Daily Development for
Thursday, October 29, 1998
by: Patrick A. Randolph, Jr.
Professor of Law
UMKC School of Law
Of Counsel: Blackwell Sanders Peper Martin
Kansas City, Missouri
Note that there are two Sec. 121 cases reported here:
FEDERAL INCOME TAX; GAIN; SALE OR EXCHANGE OF PRINCIPAL RESIDENCE: Residence may qualify as "principal residence" for purposes of nonrecognition treatment in a sale under IRC Sec. 121 even though taxpayer did not physically occupy the residence for five years before the sale.
Gummer v. U.S., 981 U.S.T.C. ¶ 50,401 (U.S. Ct. Cl. 4/30/98).
Because of a precipitous decline in the California real estate market, taxpayer was unable to sell her house for the $690,000 listing price, and successively lowered her price over the next four years until she finally was able to sell it for $420,000. But this took over four years.
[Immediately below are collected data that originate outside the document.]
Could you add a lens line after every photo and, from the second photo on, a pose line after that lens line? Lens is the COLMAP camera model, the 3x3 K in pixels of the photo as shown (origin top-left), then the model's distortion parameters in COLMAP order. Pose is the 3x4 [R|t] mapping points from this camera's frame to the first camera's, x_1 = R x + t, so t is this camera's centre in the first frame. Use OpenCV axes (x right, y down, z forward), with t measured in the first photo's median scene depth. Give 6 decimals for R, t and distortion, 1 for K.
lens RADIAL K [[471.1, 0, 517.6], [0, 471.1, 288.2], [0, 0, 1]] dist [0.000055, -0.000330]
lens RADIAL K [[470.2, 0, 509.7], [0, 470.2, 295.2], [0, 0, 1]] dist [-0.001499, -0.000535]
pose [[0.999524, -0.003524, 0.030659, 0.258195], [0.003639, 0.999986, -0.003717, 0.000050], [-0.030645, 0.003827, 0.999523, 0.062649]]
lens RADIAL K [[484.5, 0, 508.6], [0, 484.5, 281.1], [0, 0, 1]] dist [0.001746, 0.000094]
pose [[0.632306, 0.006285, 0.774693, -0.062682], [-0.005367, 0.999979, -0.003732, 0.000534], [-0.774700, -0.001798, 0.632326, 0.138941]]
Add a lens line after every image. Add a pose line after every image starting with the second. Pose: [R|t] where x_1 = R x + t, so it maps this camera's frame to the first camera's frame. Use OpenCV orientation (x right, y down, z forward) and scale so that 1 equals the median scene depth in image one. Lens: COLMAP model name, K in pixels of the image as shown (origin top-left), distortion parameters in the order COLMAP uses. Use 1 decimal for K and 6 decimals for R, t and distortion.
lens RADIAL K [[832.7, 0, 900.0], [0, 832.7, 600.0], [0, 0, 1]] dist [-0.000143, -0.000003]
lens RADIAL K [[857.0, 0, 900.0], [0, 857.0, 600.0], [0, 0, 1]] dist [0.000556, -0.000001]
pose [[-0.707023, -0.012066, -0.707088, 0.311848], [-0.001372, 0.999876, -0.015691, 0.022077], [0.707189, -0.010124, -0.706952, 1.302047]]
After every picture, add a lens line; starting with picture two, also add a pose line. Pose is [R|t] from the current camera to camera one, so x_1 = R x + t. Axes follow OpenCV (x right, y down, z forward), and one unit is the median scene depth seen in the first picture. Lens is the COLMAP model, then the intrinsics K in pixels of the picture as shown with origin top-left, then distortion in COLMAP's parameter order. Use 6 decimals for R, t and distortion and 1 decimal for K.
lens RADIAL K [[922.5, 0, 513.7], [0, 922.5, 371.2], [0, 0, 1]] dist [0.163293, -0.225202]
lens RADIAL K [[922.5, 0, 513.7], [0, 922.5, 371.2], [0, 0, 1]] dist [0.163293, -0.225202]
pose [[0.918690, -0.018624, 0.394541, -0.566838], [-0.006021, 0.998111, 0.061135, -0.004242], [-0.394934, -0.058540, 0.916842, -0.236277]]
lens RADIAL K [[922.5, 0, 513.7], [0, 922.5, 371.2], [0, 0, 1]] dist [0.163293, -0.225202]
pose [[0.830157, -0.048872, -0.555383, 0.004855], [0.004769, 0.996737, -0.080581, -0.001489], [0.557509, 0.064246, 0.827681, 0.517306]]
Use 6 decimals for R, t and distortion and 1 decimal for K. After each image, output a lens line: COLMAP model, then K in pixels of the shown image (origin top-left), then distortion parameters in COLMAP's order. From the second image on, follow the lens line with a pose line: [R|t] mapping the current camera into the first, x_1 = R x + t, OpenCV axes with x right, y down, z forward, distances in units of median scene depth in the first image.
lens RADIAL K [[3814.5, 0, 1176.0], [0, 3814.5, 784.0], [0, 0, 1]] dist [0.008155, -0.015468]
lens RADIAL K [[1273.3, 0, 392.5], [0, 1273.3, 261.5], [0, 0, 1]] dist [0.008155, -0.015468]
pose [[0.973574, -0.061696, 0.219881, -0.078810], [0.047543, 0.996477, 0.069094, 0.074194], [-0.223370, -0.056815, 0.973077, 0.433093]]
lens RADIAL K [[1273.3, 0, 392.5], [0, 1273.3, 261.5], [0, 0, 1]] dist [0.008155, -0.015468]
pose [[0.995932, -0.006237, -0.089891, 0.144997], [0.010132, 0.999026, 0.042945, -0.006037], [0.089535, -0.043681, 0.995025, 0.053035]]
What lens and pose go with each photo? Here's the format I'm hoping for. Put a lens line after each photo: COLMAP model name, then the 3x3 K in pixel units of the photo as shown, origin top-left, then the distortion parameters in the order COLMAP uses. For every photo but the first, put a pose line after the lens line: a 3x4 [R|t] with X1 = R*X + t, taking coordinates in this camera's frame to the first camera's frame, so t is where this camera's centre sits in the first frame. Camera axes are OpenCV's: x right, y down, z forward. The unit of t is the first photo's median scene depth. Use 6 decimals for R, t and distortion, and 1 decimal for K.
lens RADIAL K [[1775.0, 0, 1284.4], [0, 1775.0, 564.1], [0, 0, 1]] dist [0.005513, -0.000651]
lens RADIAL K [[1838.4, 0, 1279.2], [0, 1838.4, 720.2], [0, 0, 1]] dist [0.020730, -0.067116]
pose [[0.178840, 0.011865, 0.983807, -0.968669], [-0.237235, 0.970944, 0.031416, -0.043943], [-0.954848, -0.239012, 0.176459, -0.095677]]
The taxpayer lived in the house for seven months while attempting to sell it, and then moved to a rental apartment in another state. In the ensuing years preceding the sale, taxpayer kept a substantial portion of her furniture in the house to maintain a "lived in appearance" and allowed her adult grandchildren to live in the house for one and one half years. She herself, however, lived elsewhere, as noted. The statute required that to qualify for nonrecognition treatment the taxpayer must use property as a principal residence for three of the five years preceding the sale.
In what appears to be an important test case, the IRS addressed a large number of arguments to support its conclusion that the court should not apply the same "facts and circumstances" test in dealing with Section 121 that it had earlier adopted in connection with the interpretation of the "exchange of principle residence" section, IRC Section 1034. The court here successively batted away each of the Service's arguments and ultimately concluded that the same "facts and circumstances" test would apply. Under that test, the courts had earlier ruled that for purposes of IRC Sec. 1034 a residence would be treated as "used for residential purposes" even if the taxpayer had vacated it if market factors prevented the disposition of the property for a substantial period of time. Although taxpayer appeared to have mustered facts to support such a claim here, the court remanded for further development of the record to be certain that the taxpayer's claim was sound.
Comment: Note that under rewritten IRC Sec. 121 the deferral of gain is available in larger amounts and the required use as a principal residence has been reduced to two of the five years preceding the sale, rather than three, but the principles of this case would still appear to apply.
FEDERAL INCOME TAX; GAIN; SALE OF PRINCIPAL RESIDENCE; USE AND OWNERSHIP TESTS: Married taxpayers were not entitled to § 121exclusion of gain on the sale of a principal residence where they lived in the residence for more than three years but owned the residence for less than the requisite three year period.
Blanton v. Commissioner, T.C. Memo. 1998211.
Before the closing of the purchase, taxpayers took possession of the property, assuming some of the burdens and benefits of ownership. However, they did not assume the risk of loss with respect to the house, the responsibility to insure the property, and the obligation to pay property taxes. Thus, they did not assume enough of the burdens and benefits of ownership to be deemed the owners of the property prior to passage of the title.